Arbeitsauftrag 1.
Beantworte die folgenden Fragen zum Nachruf auf Martin Walser.
(a) In welchem Jahr und an welchem Ort wurde Martin Walser geboren?
(b) Wie lautet der Titel seines ersten Romans, und in welchem Jahr erschien er?
(c) Zu welchem Verlag zog er 2004 mit seinen Werken um?
Arbeitsauftrag 2. Führe den Nachruf auf Martin Walser im Anschluss an seinen letzten Satz fort.

Vorliegender Text.
# # # # #

Nachruf auf Martin Walser

Der Verband deutscher Schriftsteller*innen trauert um Martin Walser. Er starb am 28. Juli 2023 im Alter von 96 Jahren.
Walser war einer der bedeutendsten deutschen Schriftsteller und Mitglied unseres Schriftsteller*innnenverbands.

Den Tod gibt es nicht, so wenig wie das Leben. Nur Wörter, an die wir uns halten können in all der Leere.

Zitat aus Martin Walsers „Sprachlaub oder: Wahr ist, was schön ist.“

Martin Walser wurde 1927 in Wasserburg am Bodensee geboren, wo seine Eltern ein Bahnhofsrestaurant und eine Kohlehandlung betrieben. Das Milieu, in dem er aufwuchs schilderte er in seinem Roman Ein springender Brunnen. Er besuchte die Oberrealschule in Lindau und wurde 1943 als Flakhelfer eingezogen. Nach Kriegsende machte er in Lindau das Abitur, studierte in Regensburg und Tübingen Literaturwissenschaft, Geschichte und Philosophie und schloss mit einer Dissertation über Franz Kafka 1951 sein Studium ab. 1949 begann Martin Walser für den neu gegründeten Süddeutschen Rundfunk Hörspiele zu schreiben und war am Aufbau des Fernsehbereichs des Senders beteiligt.

Seit 1953 wurde Martin Walser regelmäßig zu den Tagungen der Gruppe 47 eingeladen, 1955 bekam er für seine Erzählung Templones Ende eine Auszeichnung. Sein erster Roman Ehen in Philippsburg erschien 1957 und wurde ein großer Erfolg. In den sechziger Jahren setzte er sich wie viele linke Intellektuelle für die Wahl von Willy Brandt zum Bundeskanzler ein. Er engagierte sich gegen den Vietnamkrieg und reiste nach Moskau. Er galt als Sympathisant der DKP.

Martin Walser, hier mit Imre Török (ehemaliger Landesvorsitzender des VS Baden-Württemberg)
Martin Walser (rechts im Bild), hier mit Imre Török (ehemaliger Landesvorsitzender des VS Baden-Württemberg)

Martin Walsers Romane erschienen bei Suhrkamp. Nach dem Tod von Siegfried Unselt zog er 2004 mit seinen Werken zum Rowohlt-Verlag um, was eine Klausel in den Verlagsverträgen möglich machte. Dabei spielte nach Aussagen Martin Walsers auch die mangelnde Positionierung des Verlags im Streit um den Roman Tod eines Kritikers (2002) eine Rolle, in dem Martin Walser den Literaturkritiker Marcel Reich-Ranicki angegriffen hatte.

# # # # #

Bilder zur Datenvisualisierung.
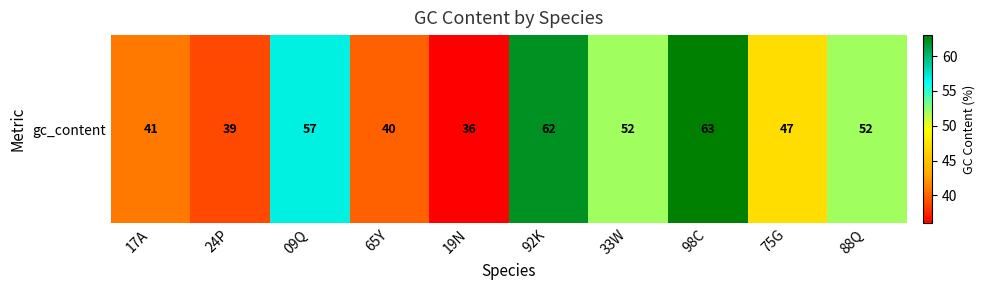

What is the difference between the maximum and minimum values?

27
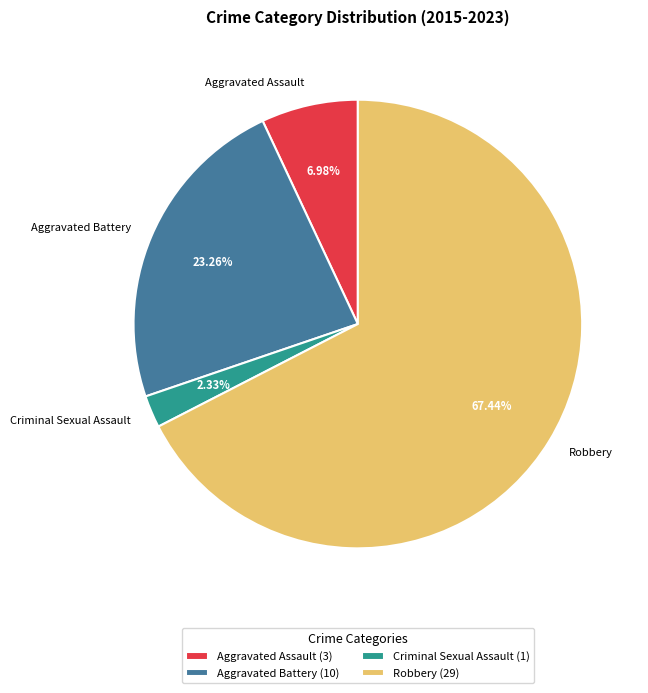

To the nearest percent, what is the average slice percentage?

25%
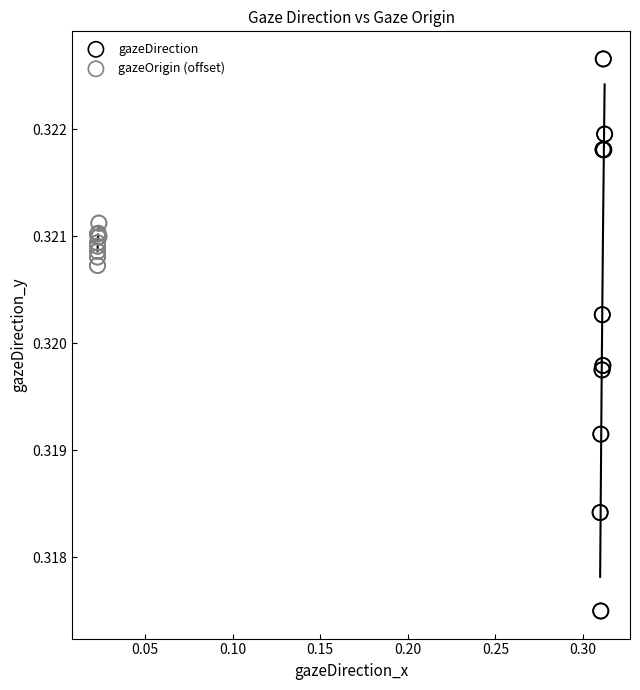

Which series has the widest spread of Y values?

gazeDirection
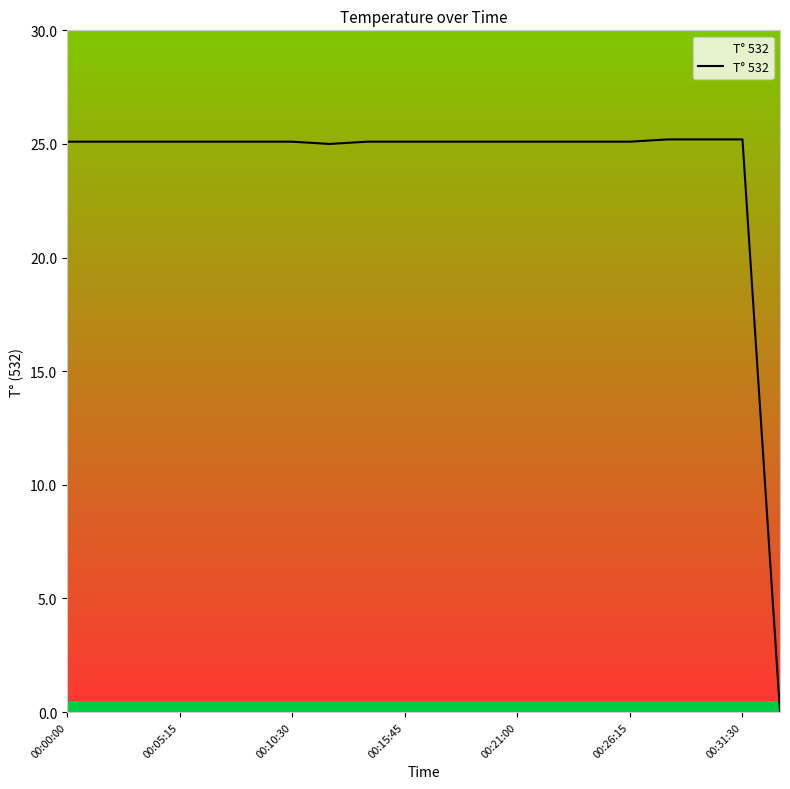

What is the greatest value displayed?

25.2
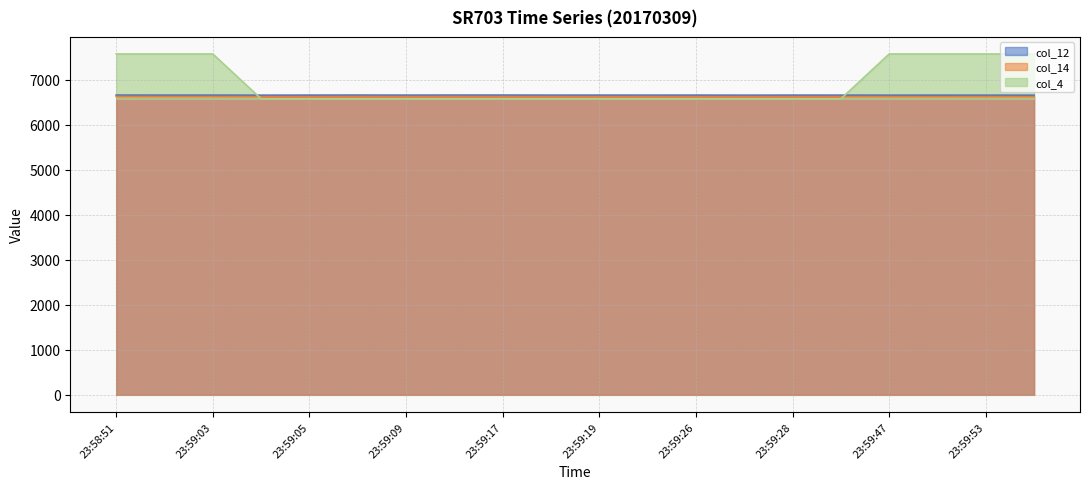

What is the difference between the col_14 values at 23:58:58 and 23:59:47?

1.0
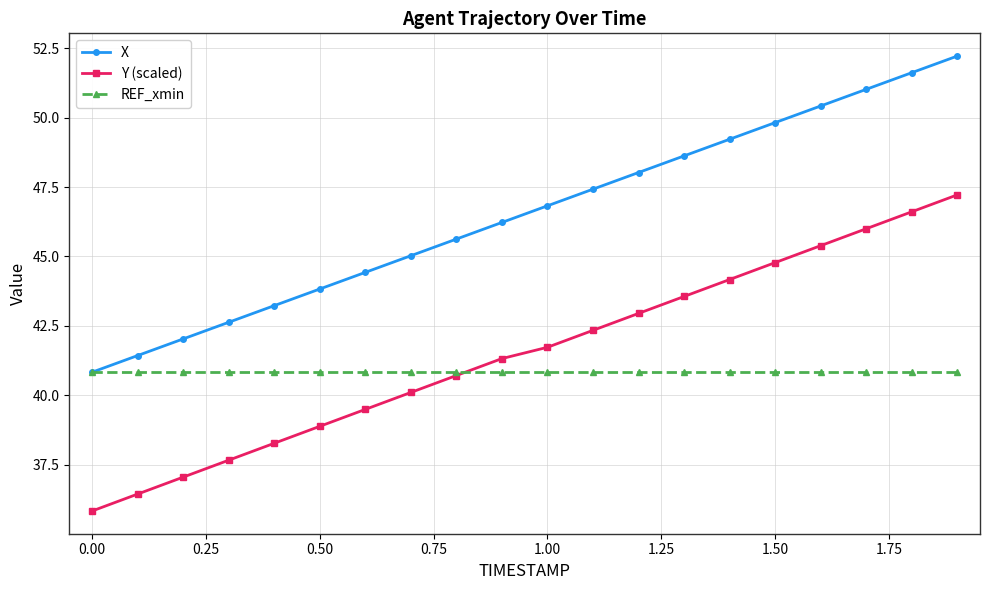

What is the sum of all Y (scaled) values?

830.5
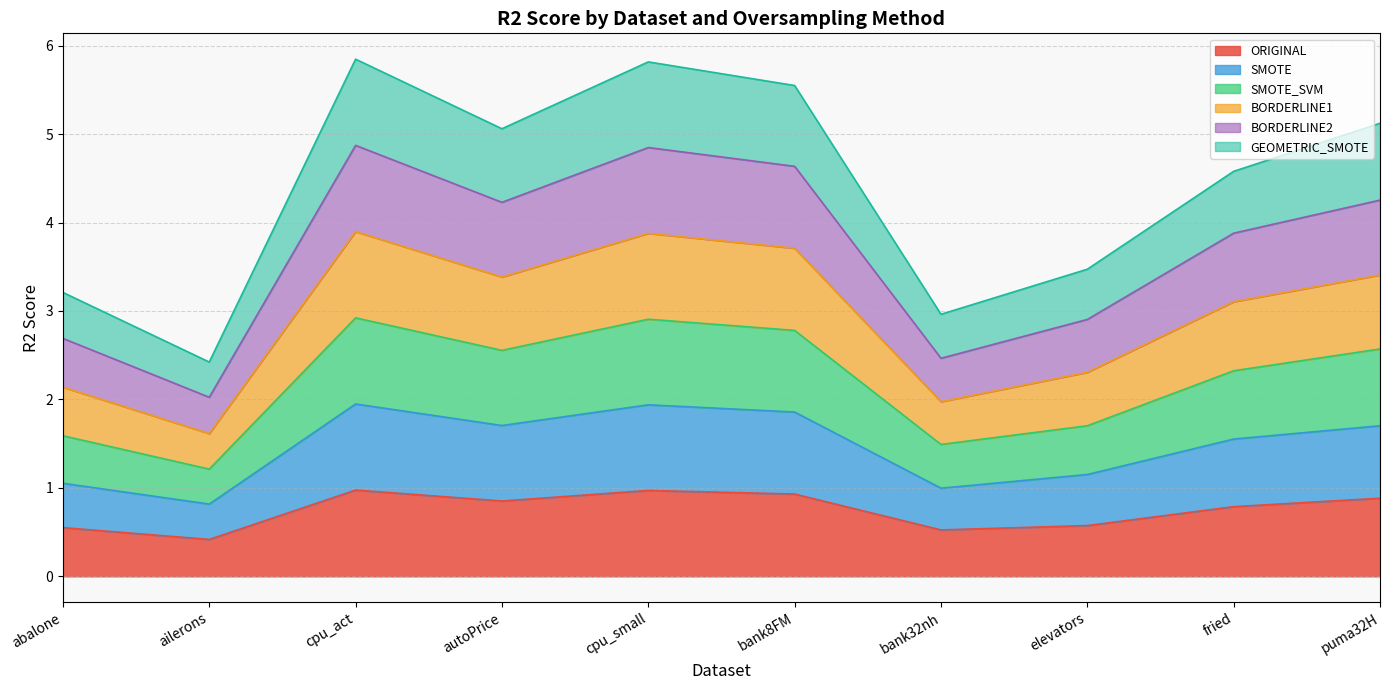

How many interior local peaks does the ORIGINAL series have?

2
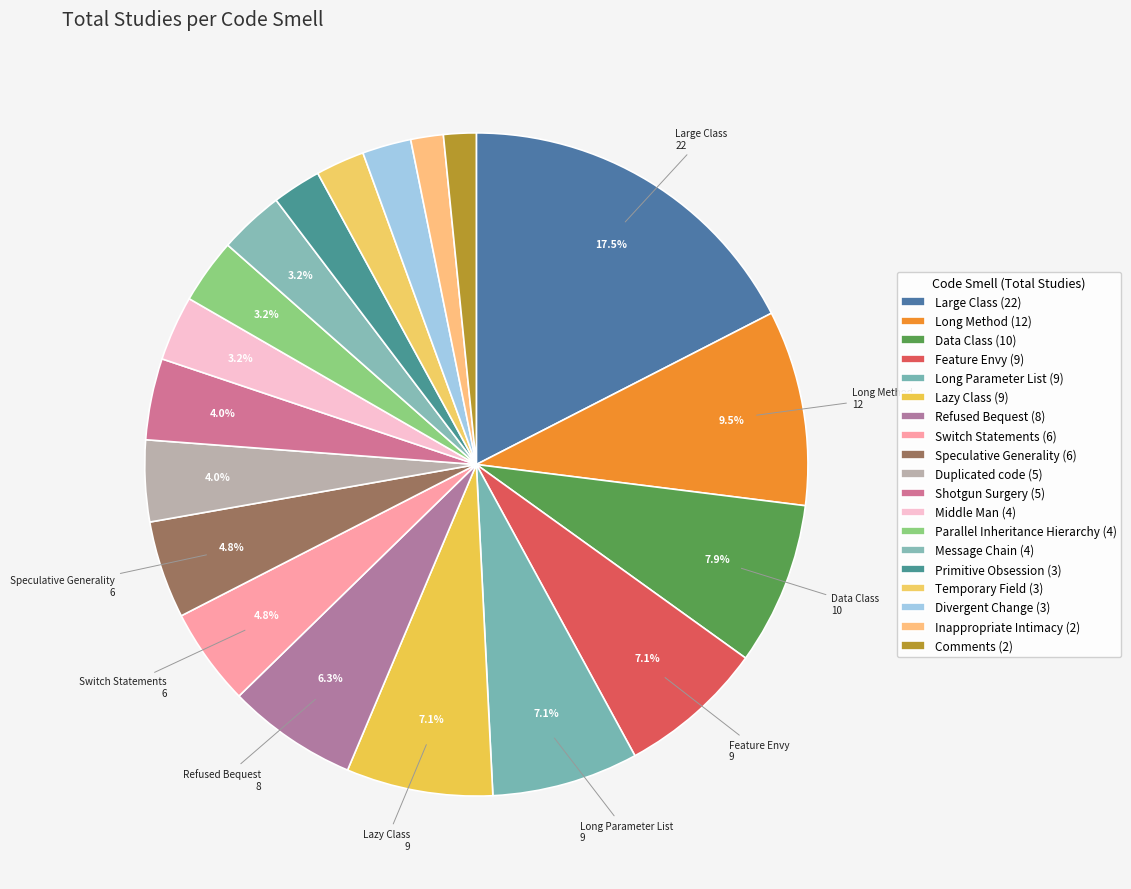

Rank the categories by value from highest to lowest.

Large Class, Long Method, Data Class, Feature Envy, Long Parameter List, Lazy Class, Refused Bequest, Switch Statements, Speculative Generality, Duplicated code, Shotgun Surgery, Middle Man, Parallel Inheritance Hierarchy, Message Chain, Primitive Obsession, Temporary Field, Divergent Change, Inappropriate Intimacy, Comments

# # # # #

Antwort 1.
(a) 1927 in Wasserburg am Bodensee
(b) „Ehen in Philippsburg“, erschienen 1957
(c) Zum Rowohlt-Verlag

Antwort 2.
Martin Walsers literarisches Werk umfasst gut siebzig Romane und mehr als ein Dutzend Theaterstücke. Er gilt als typischer Vertreter der deutschen Nachkriegsliteratur in einer Reihe mit Heinrich Böll, Peter Handke oder Siegfried Lenz, die weniger Augenmerk auf die Entwicklung einer äußeren Handlung und vielmehr auf innere Prozesse gebrochener Held*innen richten, die sich den Ansprüchen des Lebens und der gesellschaftlichen Normierungen nicht gewachsen fühlen.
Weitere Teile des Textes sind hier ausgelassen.